There is also a Disney film with the title The Mad Hatter, which released in 1948, but this features a character from the Mickey Mouse franchise, namely the Woody Woodpecker.
The Mad Hatter appeared in several TV Shows and Comics under a profile different from the origins. But his craziness towards tea parties never changed, for you could find plenty of their references in the DC Comics.
One such issue is from 1993, written by Doug Mench from the Knightfall storyline. In this issue, the criminals from the Arkham Asylum are set free by Bane in Gotham to make Batman’s work harder in making the city crime-free. But suspicion arouses in the Mad Hatter’s mind regarding the reasons for their release, and he wonders if the specialist in mind control himself is being controlled by someone anonymous.

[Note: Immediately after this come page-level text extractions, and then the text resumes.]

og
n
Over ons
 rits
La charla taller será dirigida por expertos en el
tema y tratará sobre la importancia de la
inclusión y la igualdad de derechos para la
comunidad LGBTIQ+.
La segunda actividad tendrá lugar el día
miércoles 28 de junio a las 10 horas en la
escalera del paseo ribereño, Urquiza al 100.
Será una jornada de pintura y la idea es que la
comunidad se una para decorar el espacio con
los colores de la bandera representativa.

He tries to unriddle this by organizing his signature Mad Tea Party with plenty of the rogues who were set free and plays his cards by taking command over them with his unique hats. He then uses them to find out the person responsible and uncover the mystery.
9. Jervis Tetch
The Mad Hatter also featured in the 1960s Batman TV Series as the antagonist where he uses his special hat for hypnotizing people and also pull out other tricks from it. Contrary to the comics and film, Mad Hatter remains dispassionate about the character, Alice from the novels. He appears in 4 episodes of the series under the name Jervis Tetch and portrayed by David Wayne.
In the same TV Series, Mad Hatter is known to have a brother called the Clock King. This character eventually turns out to be yet another antagonist of Batman and ends up scheming vicious plans with his brother Mad Hatter and other associates.

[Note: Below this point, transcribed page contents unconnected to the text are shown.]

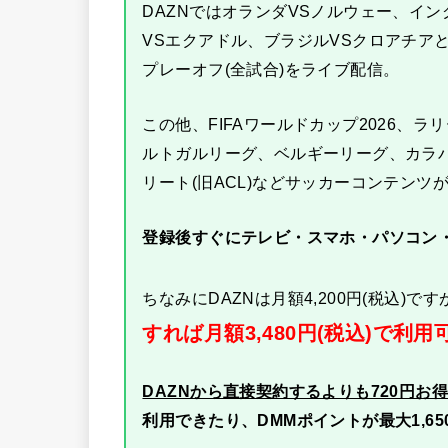
DAZNではオランダVSノルウェー、イ
VSエクアドル、ブラジルVSクロアチア
プレーオフ(全試合)をライブ配信。
この他、FIFAワールドカップ2026、
ルトガルリーグ、ベルギーリーグ、カラバ
リート(旧ACL)などサッカーコンテンツ
登録後すぐにテレビ・スマホ・パソコン
ちなみにDAZNは月額4,200円(税込)です
すれば月額3,480円(税込)で利用
DAZNから直接契約するよりも720円お
利用できたり、DMMポイントが最大1,6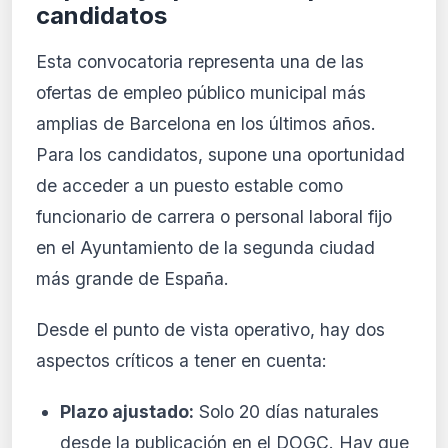
candidatos
Esta convocatoria representa una de las
ofertas de empleo público municipal más
amplias de Barcelona en los últimos años.
Para los candidatos, supone una oportunidad
de acceder a un puesto estable como
funcionario de carrera o personal laboral fijo
en el Ayuntamiento de la segunda ciudad
más grande de España.
Desde el punto de vista operativo, hay dos
aspectos críticos a tener en cuenta:
Plazo ajustado:
Solo 20 días naturales
desde la publicación en el DOGC. Hay que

The Batman Animated Series also featured the Mad Hatter, but this time, the plot was based on the comics, and he was obsessed about Alice just like he was in the novels. He was a genius scientist working on mind-controlling devices that he experimented on animals and predictably used them in the wrong way to end up as the bad guy.
Another instance of the Mad Hatter’s obsession with Alice can be construed from the 1994 edition of the Batman Comics. In this edition, the Mad Hatter abducts a bunch of kids, including the Batgirl, Barbara Gordon. He then dresses her up as Alice from Wonderland and forces her to join him in a tea party along with the other kids dressed as his Mad Tea Party members.
10. The Batman Film
The DC Comics are set to produce another solo feature film of the Batman after the successful Dark Knight Trilogy. This film is gearing up to be the biggest movie of the franchise and is directed by Matt Reeves. The film is prepped for a release in October 2021.
The film is rumored to feature at least six supervillains from the DC Comic arsenal. The Mad Hatter, who turned out to be a recurrent villain in the Batman Comics, as well as the TV Series, is reportedly cast in the vile villain roster of the film.
Since the first publication of the novel, there have been about 40 movie and TV show versions of Lewis Carroll’s masterpiece. Alice in Wonderland is one of the most impactful fantasy novels ever, and the characters too left behind an impressive impression. Mad Hatter’s journey from being the deuteragonist of a fantasy novel to a prominent Villain in the DC comics and Batman shows define the impact of the character.
Despite being portrayed as the antagonist, the Mad Hatter has never been a significant threat, unlike other supervillains. He has evolved as an eccentric human being psyched by his inability to garner people’s love and attention and often freaks out due to this. His obsession with tea parties and top hats has been one of the spotlights of his quirky character.